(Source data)
• • • •

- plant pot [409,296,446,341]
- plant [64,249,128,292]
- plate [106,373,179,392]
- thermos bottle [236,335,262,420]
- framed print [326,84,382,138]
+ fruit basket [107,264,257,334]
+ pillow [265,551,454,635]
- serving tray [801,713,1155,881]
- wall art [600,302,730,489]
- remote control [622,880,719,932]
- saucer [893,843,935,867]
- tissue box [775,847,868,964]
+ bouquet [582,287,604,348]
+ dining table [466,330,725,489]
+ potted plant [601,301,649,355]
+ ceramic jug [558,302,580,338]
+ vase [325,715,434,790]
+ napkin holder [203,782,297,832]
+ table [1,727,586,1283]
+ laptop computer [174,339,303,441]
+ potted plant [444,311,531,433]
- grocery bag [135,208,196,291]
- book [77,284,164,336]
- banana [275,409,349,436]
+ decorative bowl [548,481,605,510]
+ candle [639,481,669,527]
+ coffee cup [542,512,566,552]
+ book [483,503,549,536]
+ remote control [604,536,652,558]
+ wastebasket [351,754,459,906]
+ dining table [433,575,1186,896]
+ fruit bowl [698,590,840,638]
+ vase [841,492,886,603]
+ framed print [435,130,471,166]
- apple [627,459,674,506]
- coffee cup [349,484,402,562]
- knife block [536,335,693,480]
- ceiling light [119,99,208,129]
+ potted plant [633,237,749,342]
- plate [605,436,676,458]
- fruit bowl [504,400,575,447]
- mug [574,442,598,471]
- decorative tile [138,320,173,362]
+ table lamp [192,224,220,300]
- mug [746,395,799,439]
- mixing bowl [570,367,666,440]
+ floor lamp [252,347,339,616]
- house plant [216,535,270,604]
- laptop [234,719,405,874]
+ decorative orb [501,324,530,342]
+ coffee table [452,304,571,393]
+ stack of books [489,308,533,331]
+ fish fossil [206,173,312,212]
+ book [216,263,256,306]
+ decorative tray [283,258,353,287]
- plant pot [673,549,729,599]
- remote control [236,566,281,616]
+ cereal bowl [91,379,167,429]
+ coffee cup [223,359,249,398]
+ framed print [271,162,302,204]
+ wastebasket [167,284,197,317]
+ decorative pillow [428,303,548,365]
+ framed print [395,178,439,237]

• • • •

**Exercise description:** From the records above, print exactly the lines that run from the line with "fruit bowl [698,590,840,638]" to the line with "floor lamp [252,347,339,616]", inclusive.

**Output of the task:**
+ fruit bowl [698,590,840,638]
+ vase [841,492,886,603]
+ framed print [435,130,471,166]
- apple [627,459,674,506]
- coffee cup [349,484,402,562]
- knife block [536,335,693,480]
- ceiling light [119,99,208,129]
+ potted plant [633,237,749,342]
- plate [605,436,676,458]
- fruit bowl [504,400,575,447]
- mug [574,442,598,471]
- decorative tile [138,320,173,362]
+ table lamp [192,224,220,300]
- mug [746,395,799,439]
- mixing bowl [570,367,666,440]
+ floor lamp [252,347,339,616]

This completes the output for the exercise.